Implementations of machine learning algorithms.
- K-Nearest Neighbour (KNN)
- Linear Regression
- Logistic Regression
- Decision Tree
Clone project
git clone https://github.com/jasperingo/cpp-ml.git
Set up dependecies for CMake as describe in their respective documentations
Build project with CMake
Run executable
--dataset
Path to data set file
--dataset /home/student-test-score.csv
--algorithm
ML algorithm to use. Values can be any of:
- knn
- linear-regression
- logistic-regression
- decision-tree
--algorithm knn
--label-column
Index of the column in the dataset that contains the values for sample labels
Indexes start from 0
--label-column 1
--label-column-digit
Indicates if the value of the labels are digit or not. Values can be:
- true / 1
- false / 0
--label-column-digit true
--feature-columns
Comma separated indexes of the columns in the dataset that contains the values for sample features
Indexes start from 0
--feature-columns 1,2,4
--feature-columns-digit
Comma separated values that indicates if the value of the features are digit or not.

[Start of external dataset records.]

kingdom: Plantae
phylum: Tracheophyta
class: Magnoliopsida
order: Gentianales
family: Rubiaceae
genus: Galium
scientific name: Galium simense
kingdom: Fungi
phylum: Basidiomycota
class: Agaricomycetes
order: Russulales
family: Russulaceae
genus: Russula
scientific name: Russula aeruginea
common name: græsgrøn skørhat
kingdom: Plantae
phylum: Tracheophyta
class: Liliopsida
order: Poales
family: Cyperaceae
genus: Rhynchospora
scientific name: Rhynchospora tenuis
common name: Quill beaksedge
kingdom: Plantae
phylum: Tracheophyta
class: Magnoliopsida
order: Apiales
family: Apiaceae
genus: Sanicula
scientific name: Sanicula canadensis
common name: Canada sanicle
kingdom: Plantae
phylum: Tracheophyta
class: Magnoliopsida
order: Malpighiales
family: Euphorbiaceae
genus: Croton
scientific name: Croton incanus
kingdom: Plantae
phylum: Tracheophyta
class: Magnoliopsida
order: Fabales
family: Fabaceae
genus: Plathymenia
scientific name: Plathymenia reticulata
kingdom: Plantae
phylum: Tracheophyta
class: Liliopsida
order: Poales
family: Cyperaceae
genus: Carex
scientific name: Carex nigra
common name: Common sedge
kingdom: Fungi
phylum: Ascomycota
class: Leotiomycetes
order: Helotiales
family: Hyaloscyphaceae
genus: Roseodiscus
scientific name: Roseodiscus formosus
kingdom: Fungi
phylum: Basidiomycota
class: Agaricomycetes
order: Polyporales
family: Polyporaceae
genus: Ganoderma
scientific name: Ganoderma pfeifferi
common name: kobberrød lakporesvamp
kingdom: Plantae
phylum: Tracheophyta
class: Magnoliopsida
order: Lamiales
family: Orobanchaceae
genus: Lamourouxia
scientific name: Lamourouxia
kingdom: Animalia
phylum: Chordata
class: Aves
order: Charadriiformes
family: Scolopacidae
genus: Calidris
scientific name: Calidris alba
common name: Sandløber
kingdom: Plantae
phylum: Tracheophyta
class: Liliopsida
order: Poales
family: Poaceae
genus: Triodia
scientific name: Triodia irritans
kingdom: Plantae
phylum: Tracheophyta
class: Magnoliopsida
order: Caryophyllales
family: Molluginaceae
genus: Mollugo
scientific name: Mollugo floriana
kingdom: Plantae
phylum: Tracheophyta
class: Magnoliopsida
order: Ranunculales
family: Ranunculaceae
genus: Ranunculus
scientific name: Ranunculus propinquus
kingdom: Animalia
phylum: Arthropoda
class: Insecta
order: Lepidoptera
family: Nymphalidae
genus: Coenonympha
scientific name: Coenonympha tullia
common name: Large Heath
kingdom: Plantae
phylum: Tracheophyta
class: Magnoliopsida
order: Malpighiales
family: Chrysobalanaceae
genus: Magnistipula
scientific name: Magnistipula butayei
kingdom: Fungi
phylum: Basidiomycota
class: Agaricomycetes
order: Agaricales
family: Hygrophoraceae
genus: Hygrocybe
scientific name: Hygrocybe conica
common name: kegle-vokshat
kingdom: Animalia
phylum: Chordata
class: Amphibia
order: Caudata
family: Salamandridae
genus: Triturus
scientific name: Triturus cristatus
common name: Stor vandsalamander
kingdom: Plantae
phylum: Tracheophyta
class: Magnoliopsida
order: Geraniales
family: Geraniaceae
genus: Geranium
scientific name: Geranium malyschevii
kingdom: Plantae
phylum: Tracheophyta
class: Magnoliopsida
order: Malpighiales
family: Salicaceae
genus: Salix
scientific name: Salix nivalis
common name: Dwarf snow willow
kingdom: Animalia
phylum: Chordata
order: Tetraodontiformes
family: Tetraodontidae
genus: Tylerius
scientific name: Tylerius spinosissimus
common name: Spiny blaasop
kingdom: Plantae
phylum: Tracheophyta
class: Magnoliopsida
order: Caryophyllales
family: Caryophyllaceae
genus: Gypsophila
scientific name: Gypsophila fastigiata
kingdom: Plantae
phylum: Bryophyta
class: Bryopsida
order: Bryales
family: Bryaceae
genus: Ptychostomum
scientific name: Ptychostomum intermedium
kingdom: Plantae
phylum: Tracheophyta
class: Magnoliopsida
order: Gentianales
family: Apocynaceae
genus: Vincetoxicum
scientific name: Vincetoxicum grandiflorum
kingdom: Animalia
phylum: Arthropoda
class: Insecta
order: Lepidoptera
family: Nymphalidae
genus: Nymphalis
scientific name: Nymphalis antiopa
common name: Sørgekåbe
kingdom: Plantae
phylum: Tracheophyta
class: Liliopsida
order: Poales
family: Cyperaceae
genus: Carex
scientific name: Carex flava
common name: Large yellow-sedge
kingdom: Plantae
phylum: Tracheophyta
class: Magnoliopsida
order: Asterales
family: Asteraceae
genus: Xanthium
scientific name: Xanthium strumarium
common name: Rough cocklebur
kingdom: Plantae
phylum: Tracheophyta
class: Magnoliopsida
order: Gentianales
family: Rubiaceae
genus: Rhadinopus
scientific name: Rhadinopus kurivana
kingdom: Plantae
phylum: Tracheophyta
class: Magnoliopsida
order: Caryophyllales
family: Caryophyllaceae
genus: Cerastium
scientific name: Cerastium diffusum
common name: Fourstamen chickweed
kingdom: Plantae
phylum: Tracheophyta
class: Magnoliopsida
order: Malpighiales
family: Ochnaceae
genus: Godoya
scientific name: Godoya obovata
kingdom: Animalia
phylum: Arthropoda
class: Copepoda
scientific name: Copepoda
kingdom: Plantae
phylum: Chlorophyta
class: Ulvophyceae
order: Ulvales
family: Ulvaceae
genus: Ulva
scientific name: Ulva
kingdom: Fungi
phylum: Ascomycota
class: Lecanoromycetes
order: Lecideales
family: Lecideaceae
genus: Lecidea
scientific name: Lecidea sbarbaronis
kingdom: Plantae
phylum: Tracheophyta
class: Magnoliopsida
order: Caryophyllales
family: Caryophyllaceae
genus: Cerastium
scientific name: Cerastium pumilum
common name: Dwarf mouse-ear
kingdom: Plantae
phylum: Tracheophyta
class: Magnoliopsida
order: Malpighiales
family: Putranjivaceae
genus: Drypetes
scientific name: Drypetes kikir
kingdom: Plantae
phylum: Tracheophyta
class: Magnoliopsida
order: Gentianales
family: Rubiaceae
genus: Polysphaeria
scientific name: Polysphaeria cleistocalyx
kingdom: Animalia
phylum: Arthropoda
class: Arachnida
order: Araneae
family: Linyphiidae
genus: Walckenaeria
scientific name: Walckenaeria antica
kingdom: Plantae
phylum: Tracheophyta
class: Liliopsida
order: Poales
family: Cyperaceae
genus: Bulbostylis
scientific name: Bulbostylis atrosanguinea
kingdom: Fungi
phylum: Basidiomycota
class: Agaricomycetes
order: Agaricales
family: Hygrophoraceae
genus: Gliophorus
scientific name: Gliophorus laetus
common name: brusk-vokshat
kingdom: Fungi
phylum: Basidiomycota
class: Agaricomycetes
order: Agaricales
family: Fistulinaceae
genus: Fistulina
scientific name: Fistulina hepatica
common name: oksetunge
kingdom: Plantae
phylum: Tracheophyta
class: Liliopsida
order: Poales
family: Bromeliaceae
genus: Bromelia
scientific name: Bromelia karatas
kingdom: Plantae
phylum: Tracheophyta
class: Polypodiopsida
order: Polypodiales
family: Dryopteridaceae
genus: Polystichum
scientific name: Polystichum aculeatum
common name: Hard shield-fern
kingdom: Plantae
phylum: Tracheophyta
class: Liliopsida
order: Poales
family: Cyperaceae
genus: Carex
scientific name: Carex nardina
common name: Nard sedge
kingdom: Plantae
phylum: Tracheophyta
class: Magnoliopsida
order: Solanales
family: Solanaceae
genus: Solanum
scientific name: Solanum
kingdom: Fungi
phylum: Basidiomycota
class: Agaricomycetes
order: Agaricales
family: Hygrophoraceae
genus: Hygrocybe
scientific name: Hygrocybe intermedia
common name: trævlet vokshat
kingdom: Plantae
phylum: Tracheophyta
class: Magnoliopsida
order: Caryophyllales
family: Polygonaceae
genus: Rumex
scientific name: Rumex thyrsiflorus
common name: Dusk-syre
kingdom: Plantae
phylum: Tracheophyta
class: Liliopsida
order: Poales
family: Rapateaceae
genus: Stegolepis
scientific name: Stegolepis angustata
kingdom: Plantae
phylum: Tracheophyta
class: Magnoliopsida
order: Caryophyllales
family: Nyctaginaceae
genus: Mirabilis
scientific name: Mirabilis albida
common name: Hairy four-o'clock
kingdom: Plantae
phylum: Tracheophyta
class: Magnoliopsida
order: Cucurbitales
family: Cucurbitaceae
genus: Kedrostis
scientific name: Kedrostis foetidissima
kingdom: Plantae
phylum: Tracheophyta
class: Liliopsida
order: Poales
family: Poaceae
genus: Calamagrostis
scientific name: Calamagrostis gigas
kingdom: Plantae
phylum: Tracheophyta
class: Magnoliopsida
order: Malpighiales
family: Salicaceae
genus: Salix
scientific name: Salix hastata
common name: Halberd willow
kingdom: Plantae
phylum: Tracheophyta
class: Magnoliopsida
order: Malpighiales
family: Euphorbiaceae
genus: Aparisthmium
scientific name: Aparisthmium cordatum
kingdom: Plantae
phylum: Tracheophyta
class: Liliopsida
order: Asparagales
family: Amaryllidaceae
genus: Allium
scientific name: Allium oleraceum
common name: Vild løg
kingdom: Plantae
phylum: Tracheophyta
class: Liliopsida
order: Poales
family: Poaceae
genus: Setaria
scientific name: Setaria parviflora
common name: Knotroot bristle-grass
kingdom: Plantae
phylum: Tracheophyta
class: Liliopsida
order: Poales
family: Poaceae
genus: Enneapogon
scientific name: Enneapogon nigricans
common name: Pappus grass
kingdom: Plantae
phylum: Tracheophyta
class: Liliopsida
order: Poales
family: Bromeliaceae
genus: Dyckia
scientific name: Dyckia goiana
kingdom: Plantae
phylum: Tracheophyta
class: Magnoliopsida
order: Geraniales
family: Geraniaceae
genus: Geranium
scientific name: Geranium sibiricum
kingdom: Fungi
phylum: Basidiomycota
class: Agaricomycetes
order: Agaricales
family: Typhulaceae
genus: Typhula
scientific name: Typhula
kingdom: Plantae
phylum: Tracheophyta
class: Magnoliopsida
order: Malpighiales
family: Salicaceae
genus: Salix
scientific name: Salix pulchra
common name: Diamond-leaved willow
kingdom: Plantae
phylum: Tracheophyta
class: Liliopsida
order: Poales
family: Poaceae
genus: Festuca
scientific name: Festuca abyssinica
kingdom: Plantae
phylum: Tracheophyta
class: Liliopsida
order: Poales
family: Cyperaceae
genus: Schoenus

Values can be:
- true / 1
- false / 0
--feature-columns-digit true,false,true
--number-of-k
Optional argument
Used to specify a custom number of K neighbours for KNN algorithm. Default value is 3
--number-of-k 5
--learning-rate
Optional argument
Used to specify a custom learning rate for algorithms that support it. Default value is 0.001
--learning-rate 0.01
--max-iterations
Optional argument
Used to specify a custom maximum number of iterations for algorithms that support it. Default value is 1000
--max-iterations 2000
--max-depth
Optional argument
Used to specify a custom maximum tree depth for algorithms that support it. Default value is 100
--max-depth 200
--min-sample-split
Optional argument
Used to specify a custom minimum number of sample to be present in a tree node for splitting of the node to be allowed depth for algorithms that support it. Default value is 2
--min-sample-split 5
--number-of-features
Optional argument
Used to specify a custom number of features to selected at random from the provided features at specific point during training for algorithms that support it. Default value is number of features - 1
--number-of-features 3
--number-of-trees
Optional argument
Used to specify a custom number of trees for Random forest algorithm. Default value is 5
--number-of-trees 10